Artificial Intelligence

It's important to delineate between Robots and AI. While they are certainly related, they're not the same thing. Robots are a combination of coded rules and machinery created to give the robot a physical function out here in the real world. AI, as it's commonly used in computer science, is better defined as a Neural Network.

Neural Networks are advanced algorithms that can basically learn from its mistakes to accomplish difficult tasks. These algorithms run off the same principle as the infinite monkeys on infinite typewriters approach.

If the algorithm tries to do the same thing over and over again, eventually it'll write Shakespeare. However, that only makes that specific neural network good at doing that specific task. Google's DeepMind is pretty extraordinary by being capable of playing Chess, but Go, Dota, and even StarCraft at grandmaster levels. Could you take DeepMind and shove it inside a robot body?

No, because it's not designed to.

Social Distance Robots

Developing robot bodies is a monumental task, requiring electricians, mechanical engineers, programmers, and so on and so forth. Boston Dynamics have been working on their designs for years, and you can find videos about it on YouTube.

However, it's important to remember that the west isn't the only place developing advanced robots. Japan has been at the forefront of such technology for ages, from robotic pets, hotels, sex-dolls, and even a giant, working Gundam that is supposed to start walking around in October.

More relevantly, a Japanese Company called Seikatsu Kakumei Inc began selling robot servers for businesses, to help businesses stay open while reducing the risk of spreading the pandemic. The "digital teleportation robot", which sounds way cooler than it is, allows operators to control robots to interact with customers from a socially safe distance. The operators face is displayed in real-time, shops, showrooms, conventions, and the like are safer while still allowing customers to go out and interact with other people.

Company CEO Yuko Miyazawa said, “[robots] can bring people closer to a normal state of communication.
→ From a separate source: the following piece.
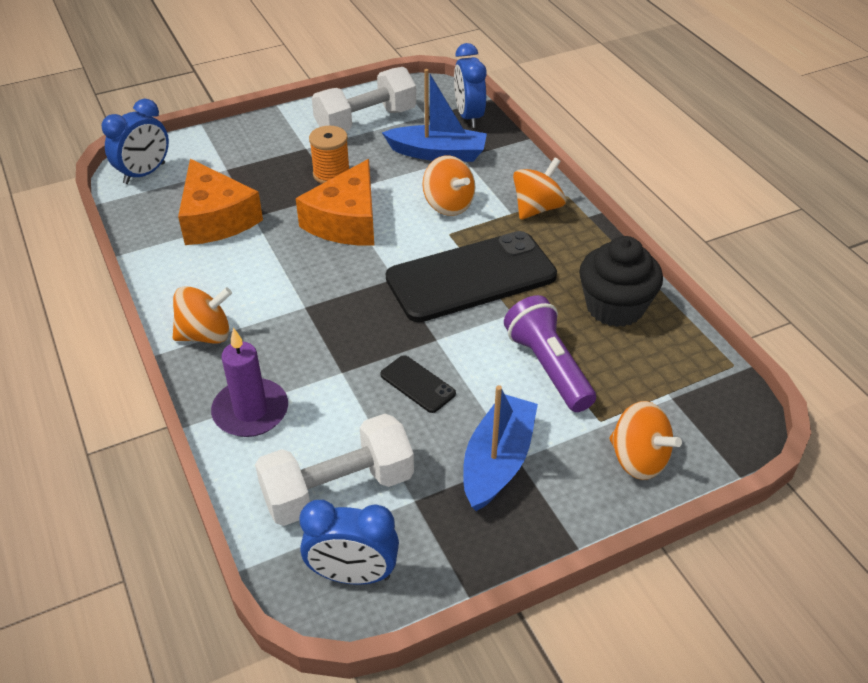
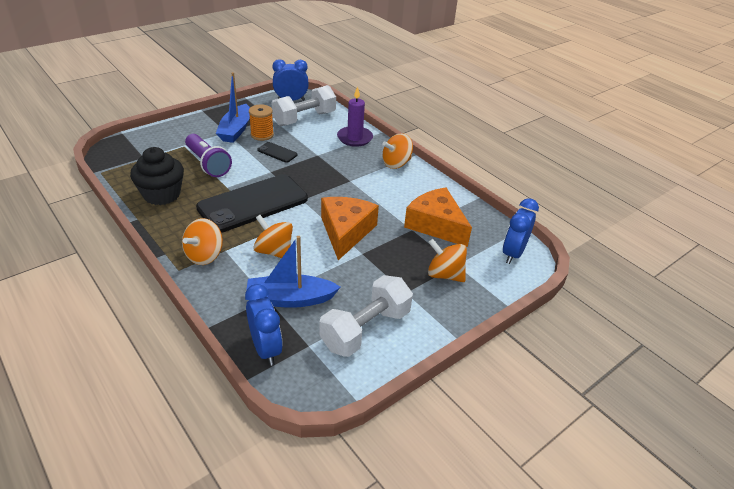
camera: 165 degrees right, 5 degrees down
(331, 174) = (372, 268): orange spool -> orange spool (262, 135)
(638, 459) = (169, 135): orange spinning top -> orange spinning top (444, 274)

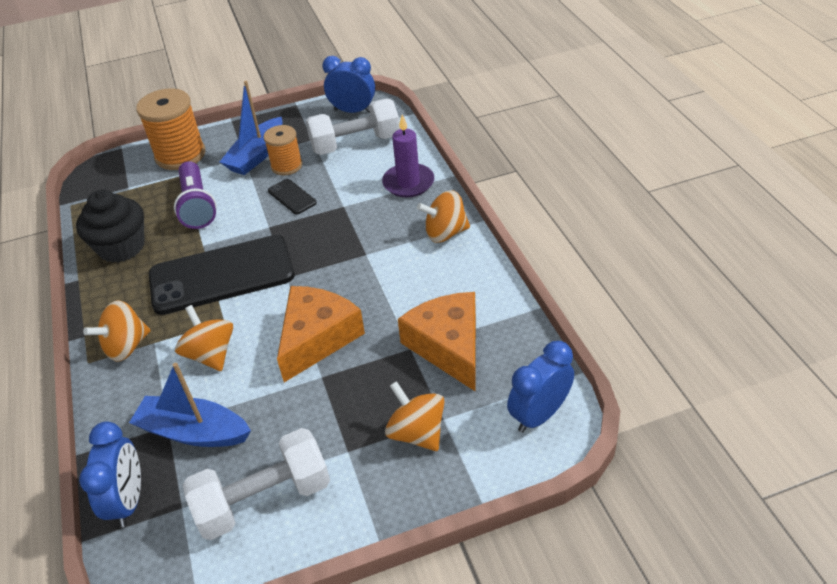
camera: 25 degrees right, 5 degrees up
(175, 134) = (180, 155): none -> orange spool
Being holed up in a room is unnatural for human beings.”

This isn't science fiction. These robots are currently in use in businesses across Japan. AquaraHome Co. is using these robots to tour potential buyers and clients around houses. The Galley Seafood & Grill restaurant uses two robot waiters to serve food.

Obviously, they aren't the only robotics company looking to get into this market. Telexistance, another robotics company, is using its own robot to stock shelves in a FamilyMart store. Their robot is operated by a pilot using Virtual Reality to control the robot.

Robots aren't just for businesses either. Romotta specializes in rentable robots, for both people and businesses. According to Romotto CEO Yukinori Izumi, ninety percent of the company's individual customers are women in their 20s to 60s, and they love Aibo the playful robot dog, and RoBoHon, an adorable little humanoid. Izumi attributes this to the difference in how men and women perceive robots.

“Men tend to look at robots as hardware, so they are only concerned with their specifications. But women see them as like a pet, or as a companion when they're lonely at home.” Izumi said.

While we're still a while off from personal C-3POs and Commander Data, robots are rapidly advancing and are being incorporated into everyday life. More and more companies are looking at robots like these and realizing that they're safer, cheaper, and just as efficient as traditional staff. The world of tomorrow is coming ever closer, and it's super exciting.